◆ **PROBLEM DETAILS**
Which lines in the material below contain the string "pose", with case counting? Copy each one in full.

◆ **DATA PROVIDED**
......
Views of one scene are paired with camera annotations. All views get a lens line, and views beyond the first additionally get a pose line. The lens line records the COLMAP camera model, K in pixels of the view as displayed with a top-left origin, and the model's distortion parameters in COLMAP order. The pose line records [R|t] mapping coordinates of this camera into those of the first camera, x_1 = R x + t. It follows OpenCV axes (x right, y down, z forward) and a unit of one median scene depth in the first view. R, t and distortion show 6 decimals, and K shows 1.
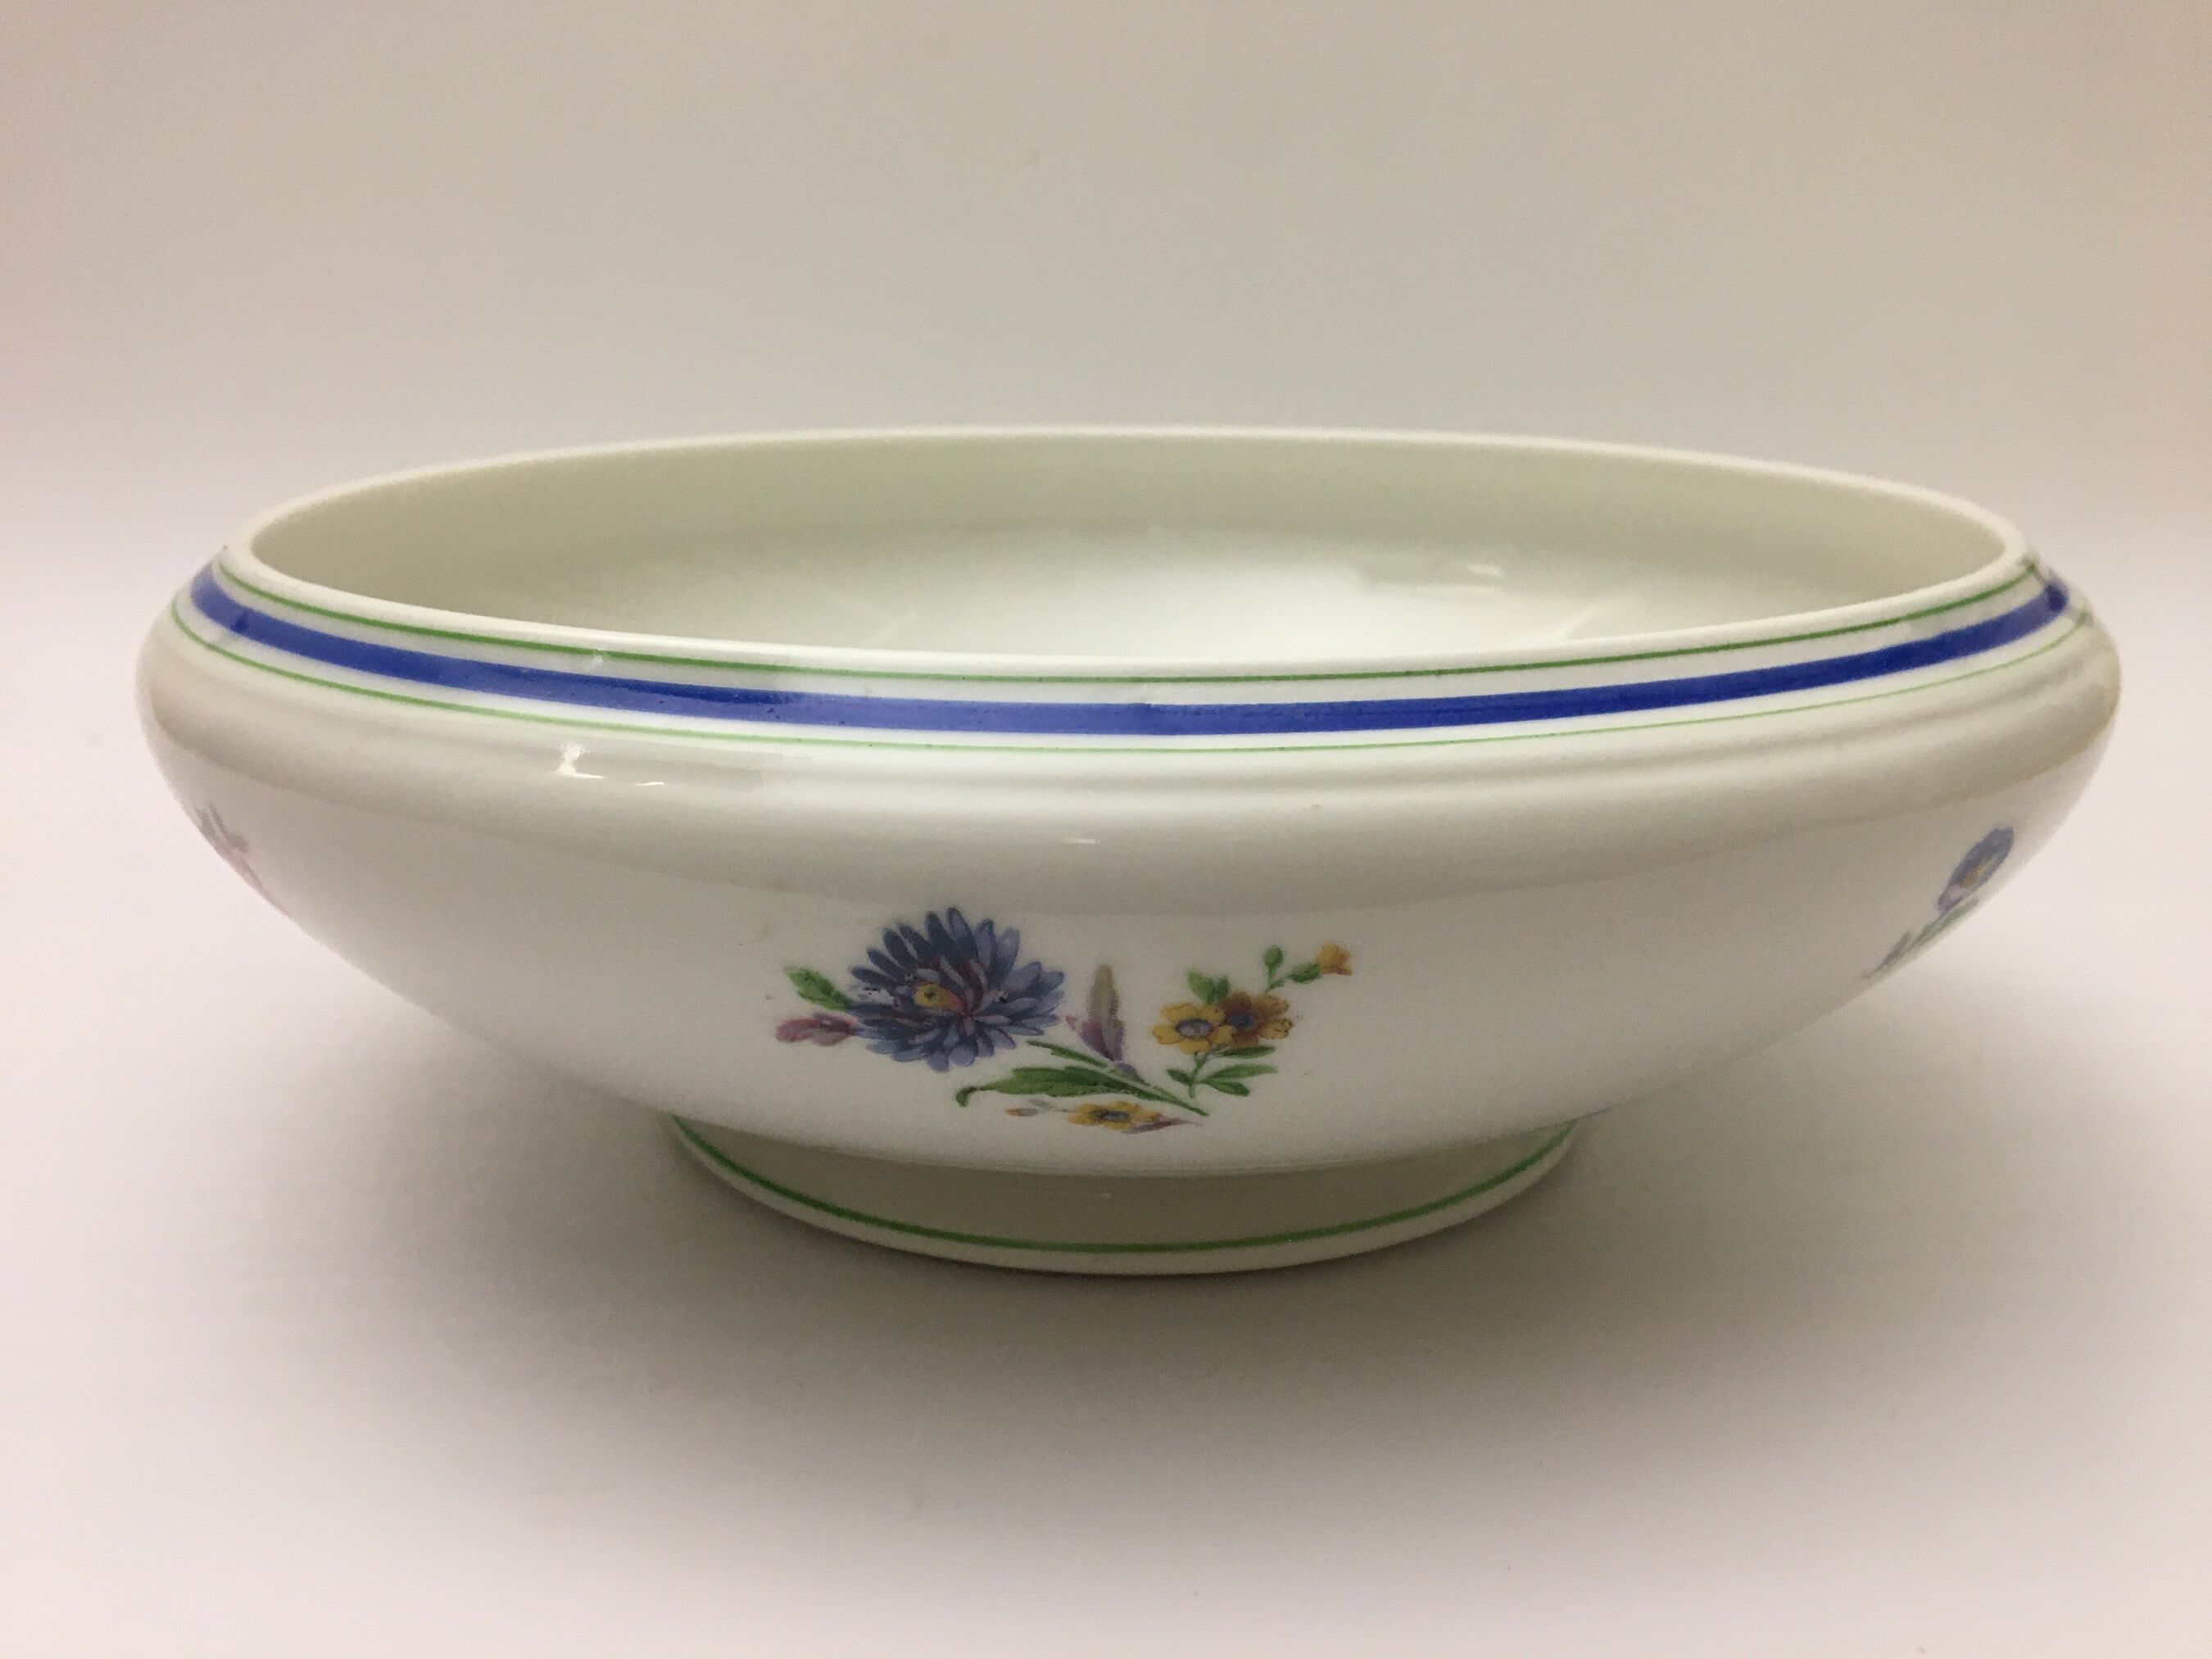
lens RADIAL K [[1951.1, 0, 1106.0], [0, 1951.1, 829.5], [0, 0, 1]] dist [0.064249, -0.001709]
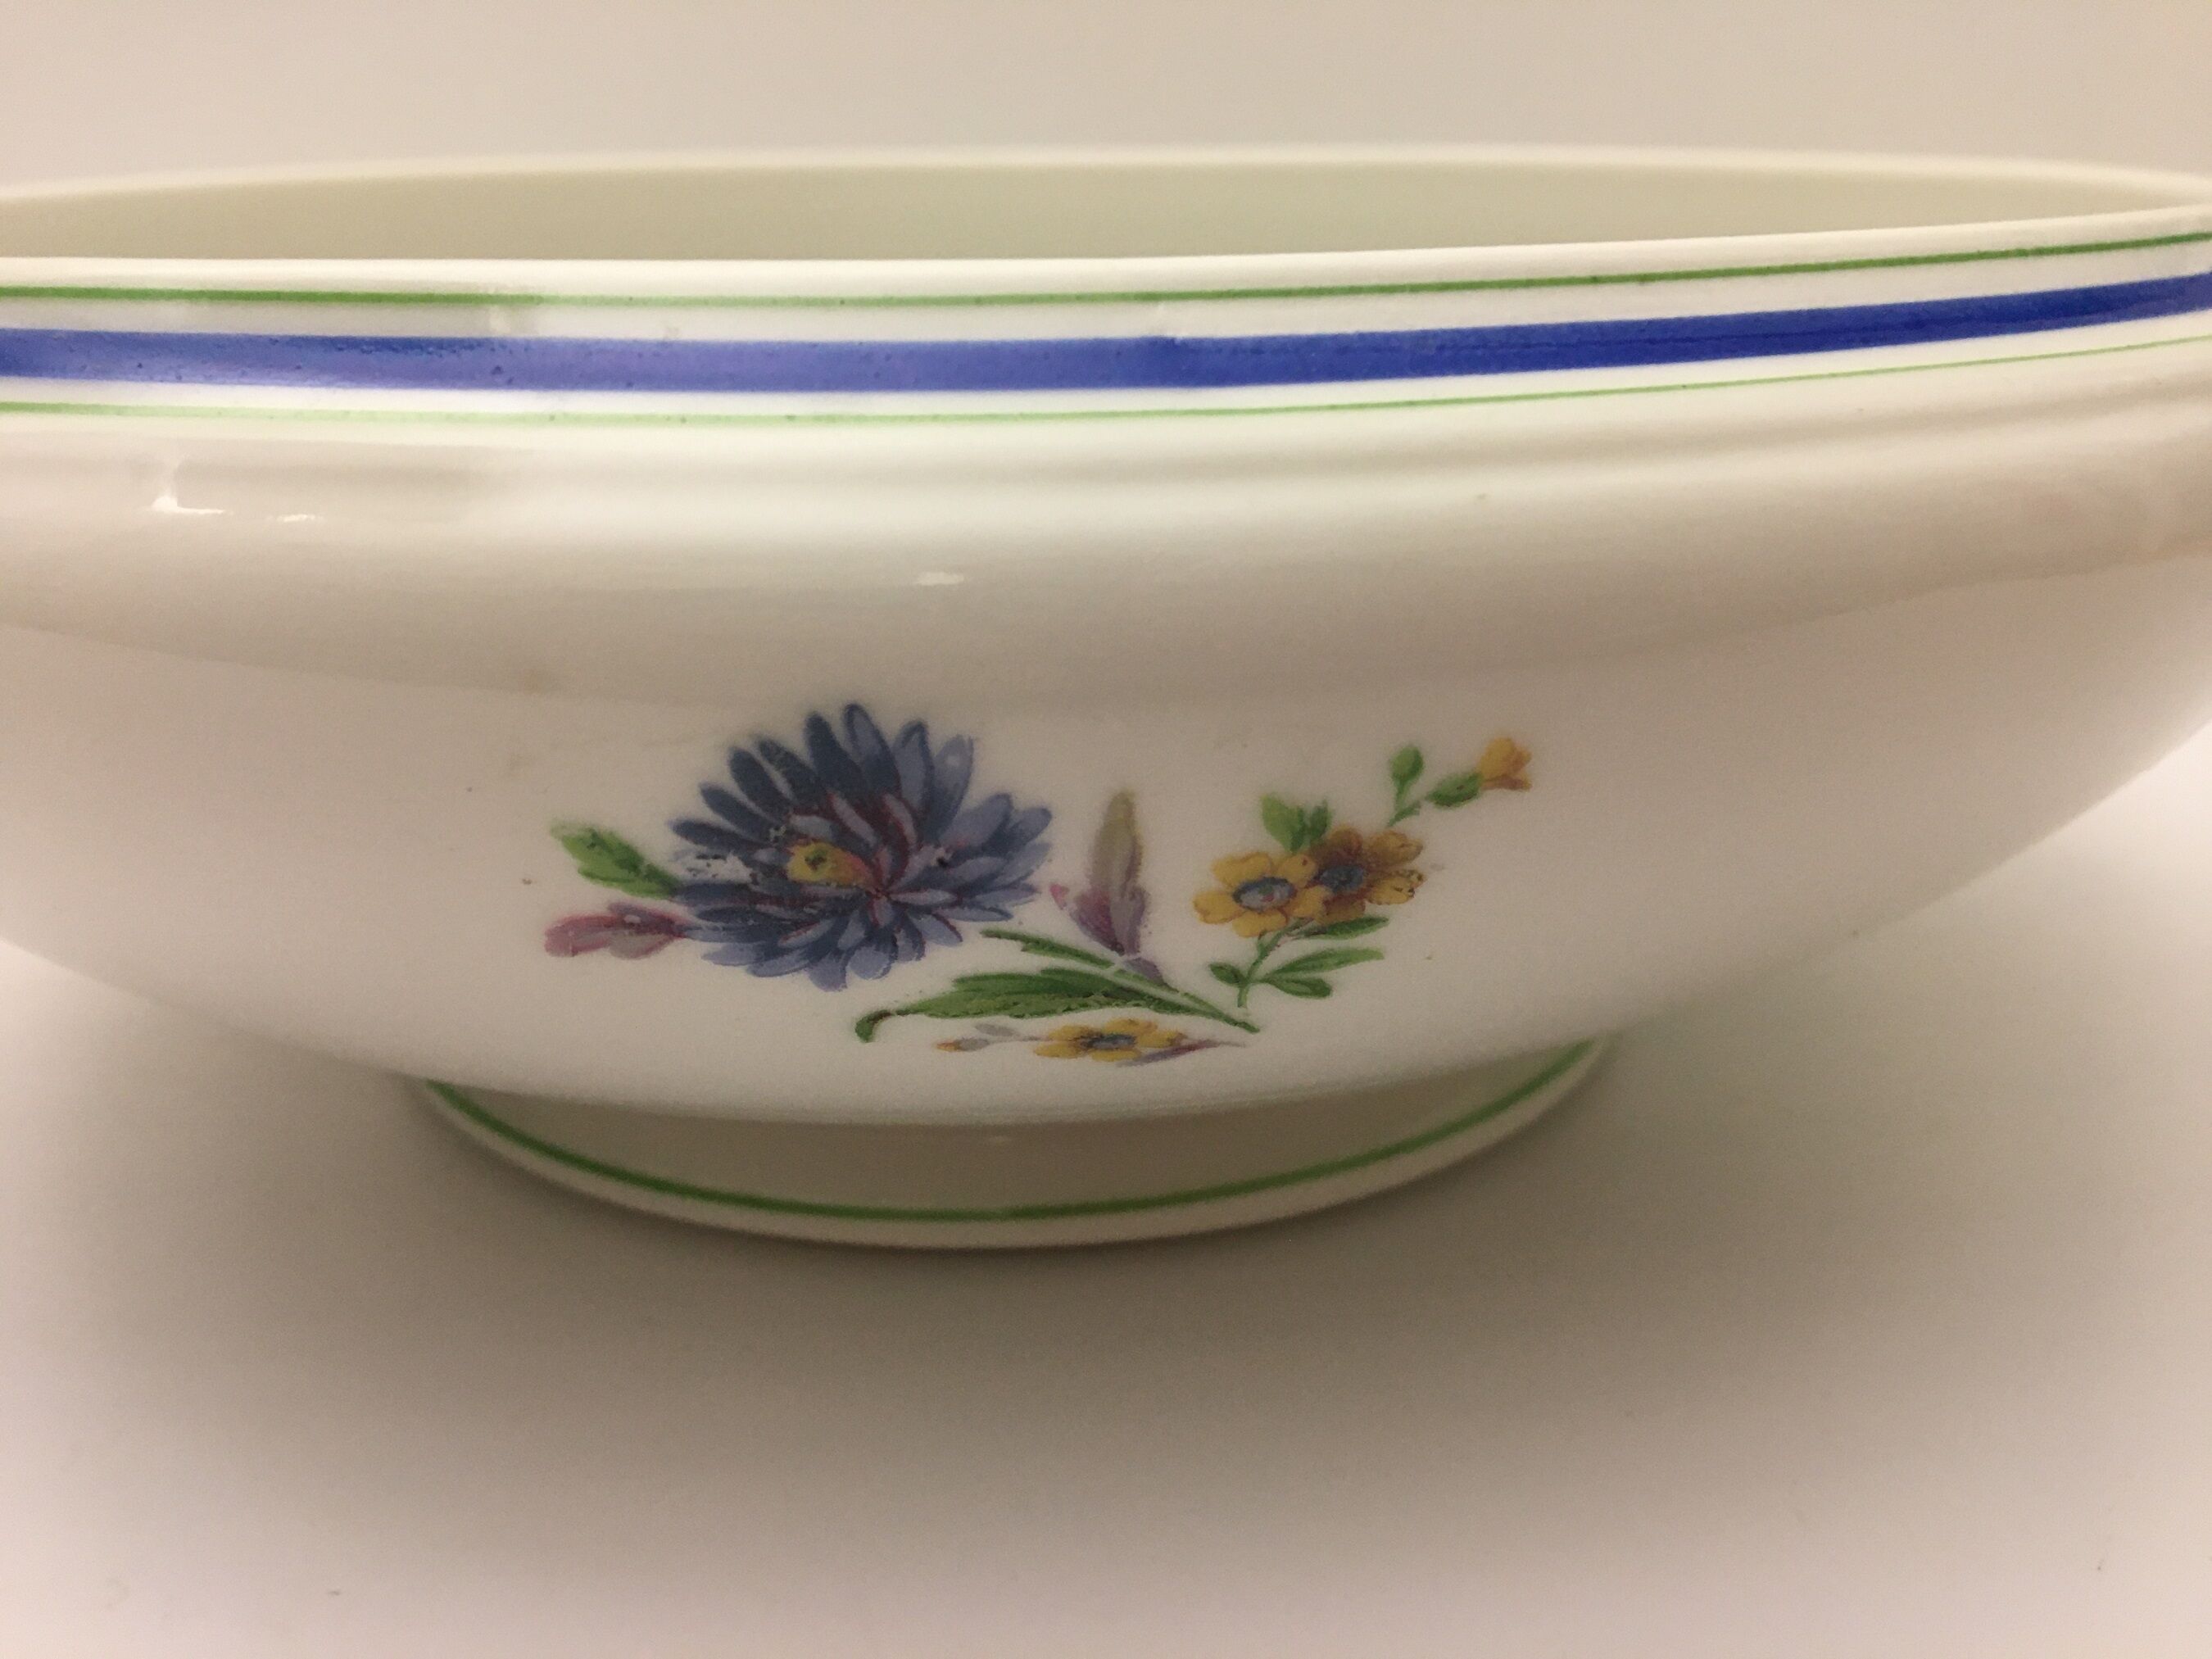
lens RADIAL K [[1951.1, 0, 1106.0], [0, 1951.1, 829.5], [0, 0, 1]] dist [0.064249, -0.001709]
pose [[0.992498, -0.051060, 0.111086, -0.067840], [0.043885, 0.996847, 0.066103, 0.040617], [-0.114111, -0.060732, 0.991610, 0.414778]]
......
◆ **SOLVED EXERCISE**
Views of one scene are paired with camera annotations. All views get a lens line, and views beyond the first additionally get a pose line. The lens line records the COLMAP camera model, K in pixels of the view as displayed with a top-left origin, and the model's distortion parameters in COLMAP order. The pose line records [R|t] mapping coordinates of this camera into those of the first camera, x_1 = R x + t. It follows OpenCV axes (x right, y down, z forward) and a unit of one median scene depth in the first view. R, t and distortion show 6 decimals, and K shows 1.
pose [[0.992498, -0.051060, 0.111086, -0.067840], [0.043885, 0.996847, 0.066103, 0.040617], [-0.114111, -0.060732, 0.991610, 0.414778]]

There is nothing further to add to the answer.